• Exercise:
Based on the entries below, how many lines contain the word "Pasted"? Respond with only the number.

* * *

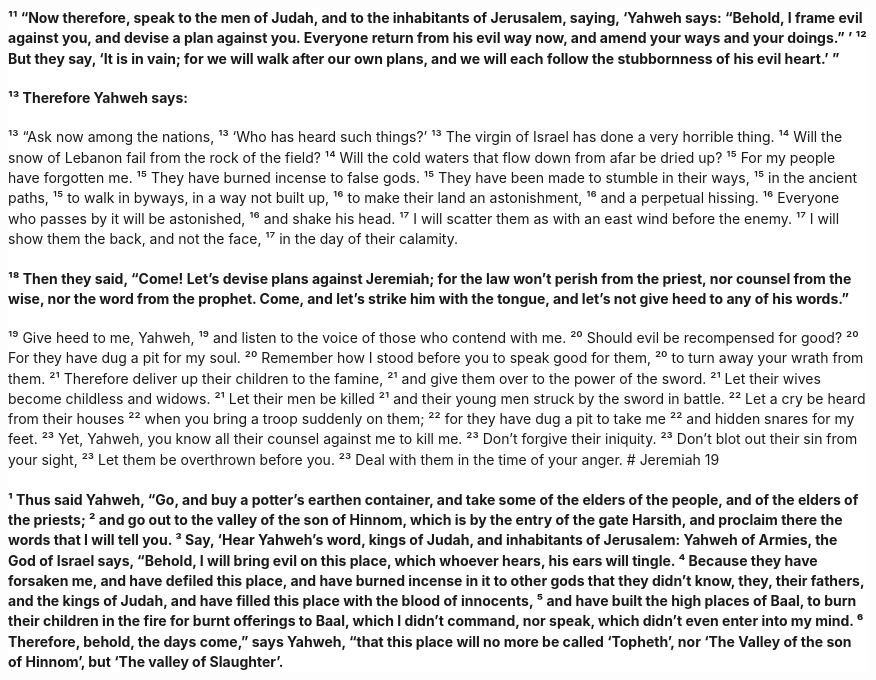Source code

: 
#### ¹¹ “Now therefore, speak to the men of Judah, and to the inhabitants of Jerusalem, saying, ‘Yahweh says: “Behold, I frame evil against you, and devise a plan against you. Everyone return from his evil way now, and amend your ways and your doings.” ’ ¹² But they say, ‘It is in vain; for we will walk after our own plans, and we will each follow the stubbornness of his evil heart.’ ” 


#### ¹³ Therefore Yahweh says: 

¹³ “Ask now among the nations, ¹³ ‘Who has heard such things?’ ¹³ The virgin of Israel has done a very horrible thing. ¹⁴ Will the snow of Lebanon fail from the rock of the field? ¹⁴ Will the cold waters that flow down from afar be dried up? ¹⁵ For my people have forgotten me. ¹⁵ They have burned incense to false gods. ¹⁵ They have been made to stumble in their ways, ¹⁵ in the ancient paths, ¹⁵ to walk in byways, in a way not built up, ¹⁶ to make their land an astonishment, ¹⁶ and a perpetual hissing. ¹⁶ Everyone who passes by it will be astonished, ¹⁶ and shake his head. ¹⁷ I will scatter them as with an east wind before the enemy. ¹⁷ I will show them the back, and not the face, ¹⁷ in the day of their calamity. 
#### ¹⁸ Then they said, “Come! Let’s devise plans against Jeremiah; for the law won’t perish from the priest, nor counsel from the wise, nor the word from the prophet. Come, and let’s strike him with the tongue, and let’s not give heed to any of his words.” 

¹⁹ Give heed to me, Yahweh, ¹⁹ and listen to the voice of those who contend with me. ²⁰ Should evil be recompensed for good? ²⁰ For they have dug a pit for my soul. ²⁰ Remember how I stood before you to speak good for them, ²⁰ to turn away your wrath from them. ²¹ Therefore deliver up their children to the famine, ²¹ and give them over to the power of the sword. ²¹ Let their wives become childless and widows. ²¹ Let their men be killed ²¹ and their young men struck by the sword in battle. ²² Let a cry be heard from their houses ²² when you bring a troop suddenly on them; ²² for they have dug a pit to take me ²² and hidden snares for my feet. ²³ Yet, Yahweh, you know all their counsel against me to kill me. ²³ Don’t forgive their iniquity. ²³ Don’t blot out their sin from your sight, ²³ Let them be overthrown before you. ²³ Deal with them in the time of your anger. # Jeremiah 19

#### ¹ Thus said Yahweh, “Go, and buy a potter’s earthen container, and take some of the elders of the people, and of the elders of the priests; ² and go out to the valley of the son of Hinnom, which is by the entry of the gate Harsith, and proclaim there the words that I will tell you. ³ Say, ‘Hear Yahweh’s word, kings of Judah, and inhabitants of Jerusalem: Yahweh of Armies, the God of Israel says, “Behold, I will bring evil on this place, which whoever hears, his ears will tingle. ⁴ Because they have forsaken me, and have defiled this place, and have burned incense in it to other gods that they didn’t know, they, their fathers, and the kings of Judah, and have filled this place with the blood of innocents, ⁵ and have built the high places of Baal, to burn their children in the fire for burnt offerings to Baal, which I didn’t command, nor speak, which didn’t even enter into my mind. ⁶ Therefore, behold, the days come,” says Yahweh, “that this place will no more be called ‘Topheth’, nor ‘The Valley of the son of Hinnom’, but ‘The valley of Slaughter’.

* * *

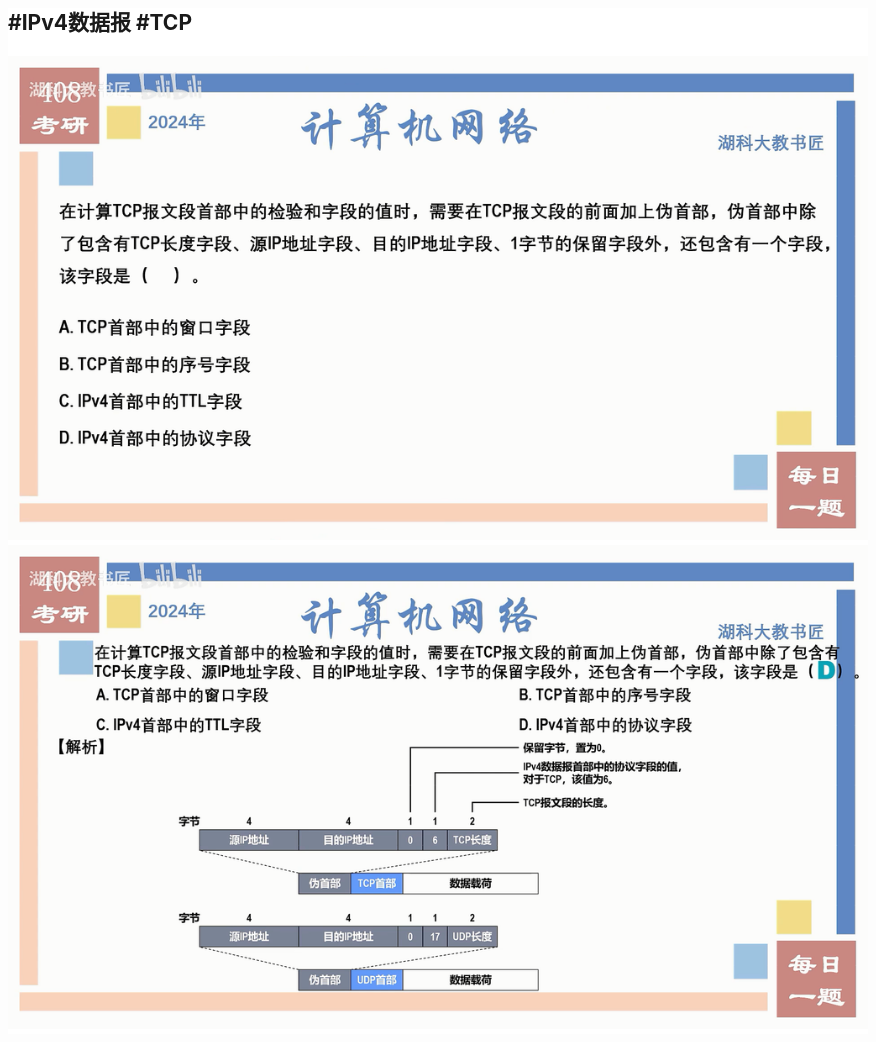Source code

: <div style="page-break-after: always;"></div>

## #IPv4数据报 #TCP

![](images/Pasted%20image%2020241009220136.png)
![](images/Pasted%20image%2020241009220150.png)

* * *

• Exercise solution:
2